Selon le Conseil constitutionnel, "en prévoyant que le défaut de présentation d'un « passe sanitaire » constitue une cause de rupture anticipée des seuls contrats à durée déterminée ou de mission, le législateur a institué une différence de traitement entre les salariés selon la nature de leurs contrats de travail qui est sans lien avec l'objectif poursuivi". En effet, le gouvernement qui avait un temps envisagé que l'absence d'un passe sanitaire entraîne le licenciement sui generis des salariés concernés, est revenu sur sa décision en instituant la seule suspension du contrat de travail sans rémunération.
En revanche, au regard de l'objectif constitutionnel de "protection de la santé" et de la période limitée d'application du passe sanitaire, le Conseil se satisfait des étapes et garanties prévues par le législateur pour le salarié sans passe sanitaire (utilisation de jours de congé, entretien en vue d'un reclassement interne) qui risque donc une suspension du contrat du travail, et bien que garanties ne constituent pas un caractère obligatoire pour l'employeur.
Pour le salarié en CDD comme en CDI, le contrat sera donc "seulement" suspendu.
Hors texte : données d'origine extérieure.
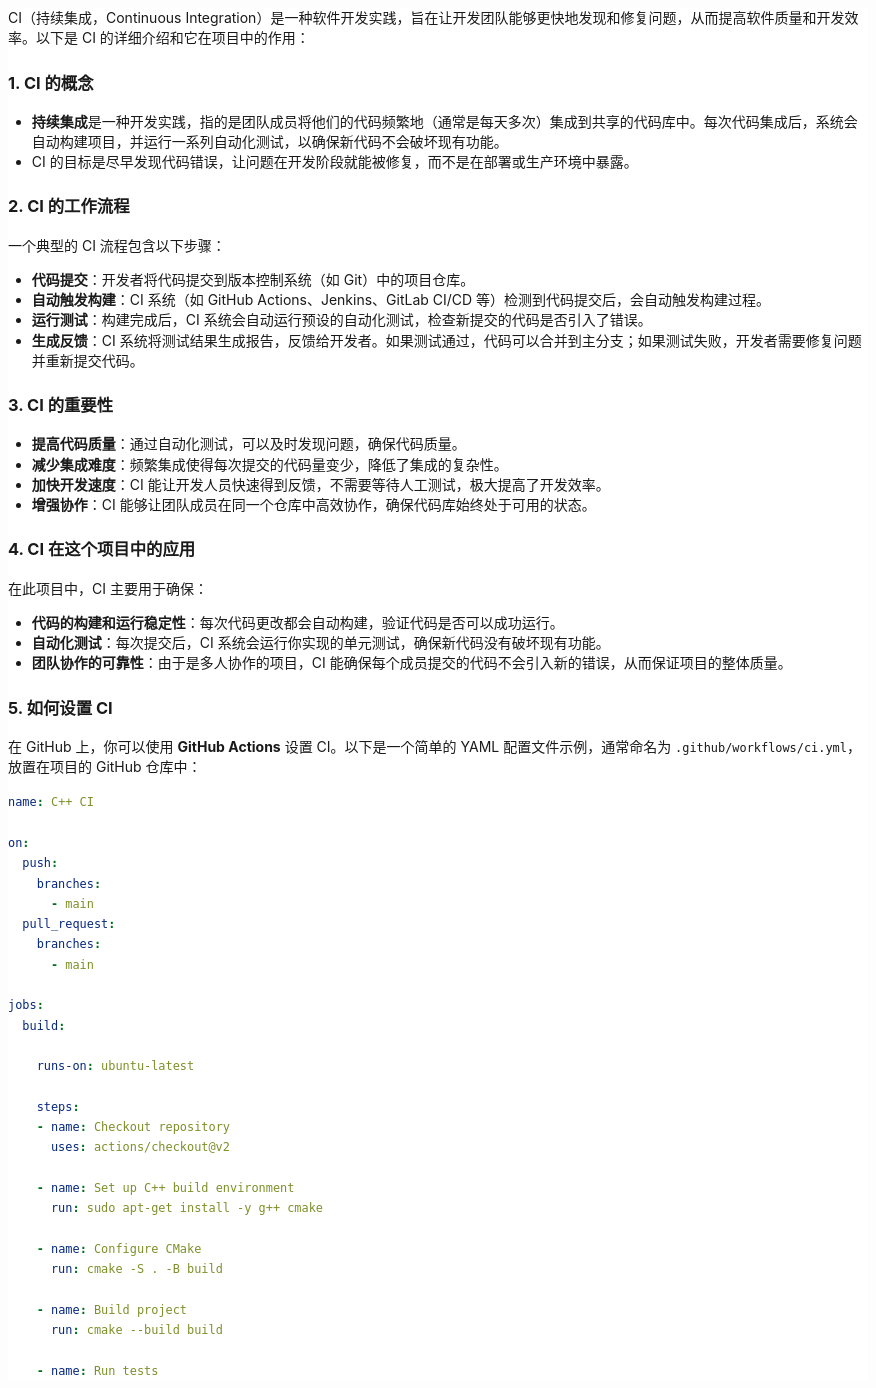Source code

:CI（持续集成，Continuous Integration）是一种软件开发实践，旨在让开发团队能够更快地发现和修复问题，从而提高软件质量和开发效率。以下是 CI 的详细介绍和它在项目中的作用：

### 1. **CI 的概念**

- **持续集成**是一种开发实践，指的是团队成员将他们的代码频繁地（通常是每天多次）集成到共享的代码库中。每次代码集成后，系统会自动构建项目，并运行一系列自动化测试，以确保新代码不会破坏现有功能。
- CI 的目标是尽早发现代码错误，让问题在开发阶段就能被修复，而不是在部署或生产环境中暴露。

### 2. **CI 的工作流程**

一个典型的 CI 流程包含以下步骤：

- **代码提交**：开发者将代码提交到版本控制系统（如 Git）中的项目仓库。
- **自动触发构建**：CI 系统（如 GitHub Actions、Jenkins、GitLab CI/CD 等）检测到代码提交后，会自动触发构建过程。
- **运行测试**：构建完成后，CI 系统会自动运行预设的自动化测试，检查新提交的代码是否引入了错误。
- **生成反馈**：CI 系统将测试结果生成报告，反馈给开发者。如果测试通过，代码可以合并到主分支；如果测试失败，开发者需要修复问题并重新提交代码。

### 3. **CI 的重要性**

- **提高代码质量**：通过自动化测试，可以及时发现问题，确保代码质量。
- **减少集成难度**：频繁集成使得每次提交的代码量变少，降低了集成的复杂性。
- **加快开发速度**：CI 能让开发人员快速得到反馈，不需要等待人工测试，极大提高了开发效率。
- **增强协作**：CI 能够让团队成员在同一个仓库中高效协作，确保代码库始终处于可用的状态。

### 4. **CI 在这个项目中的应用**

在此项目中，CI 主要用于确保：

- **代码的构建和运行稳定性**：每次代码更改都会自动构建，验证代码是否可以成功运行。
- **自动化测试**：每次提交后，CI 系统会运行你实现的单元测试，确保新代码没有破坏现有功能。
- **团队协作的可靠性**：由于是多人协作的项目，CI 能确保每个成员提交的代码不会引入新的错误，从而保证项目的整体质量。

### 5. **如何设置 CI**

在 GitHub 上，你可以使用 **GitHub Actions** 设置 CI。以下是一个简单的 YAML 配置文件示例，通常命名为 `.github/workflows/ci.yml`，放置在项目的 GitHub 仓库中：

```yaml
name: C++ CI

on:
  push:
    branches:
      - main
  pull_request:
    branches:
      - main

jobs:
  build:

    runs-on: ubuntu-latest

    steps:
    - name: Checkout repository
      uses: actions/checkout@v2

    - name: Set up C++ build environment
      run: sudo apt-get install -y g++ cmake

    - name: Configure CMake
      run: cmake -S . -B build

    - name: Build project
      run: cmake --build build

    - name: Run tests
```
Rappelons aussi que concernant les personnels soignants qui sont tenus d'une obligation vaccinale, lorsque leur contrat à durée déterminée ou de mission est suspendu pour défaut de présentation des justificatifs nécessaires, le contrat prend fin au terme prévu si ce dernier intervient au cours de la période de suspension.
FO a pris acte de cette décision favorable aux salariés précaires mais le syndicat estime que la suspension du contrat du travail "validée par le Conseil constitutionnel", qui se traduit par une suspension de la rémunération, "demeure une sanction lourde pour les salariés qui pourraient être concernés, sachant que les possibilités de reclassement ne sont pas égales" selon le type d'entreprise et le secteur.
La CGT de son coté soutient qu'en ne censurant que la partie relative à la rupture anticipée de certains contrats de travail, alors qu'ils auraient été "bien inspirés de censurer l'ensemble des dispositions disciplinaires", "les Sages portent un nouveau coup aux droits des salariés" puisque les salariés ne pouvant présenter un passe sanitaire "se retrouveront sine die sans revenus". La CGT estime que cette suspension représente "une sanction totalement inédite et disproportionnée qui va être désormais intégrée dans le code du travail".
Enfin, la CPME de Paris-Ile-de-France parle de "la décision équilibrée du Conseil constitutionnel" . L'organisation patronale se félicite du maintien du passe sanitaire ("tout sauf un nouveau confinement ou couvre-feu qui serait un véritable économicide", dit le président de la CPME de Paris) et "prend acte" de la censure au sujet de la rupture anticipée des CDD, "une disposition qui était créatrice d'inquiétudes juridiques et porteuse de conflits potentiels supplémentaires au sein de l'entreprise".
► La loi du 5 août 2021 relative à la gestion de la crise sanitaire a été publiée au Journal officiel du 6 août 2021.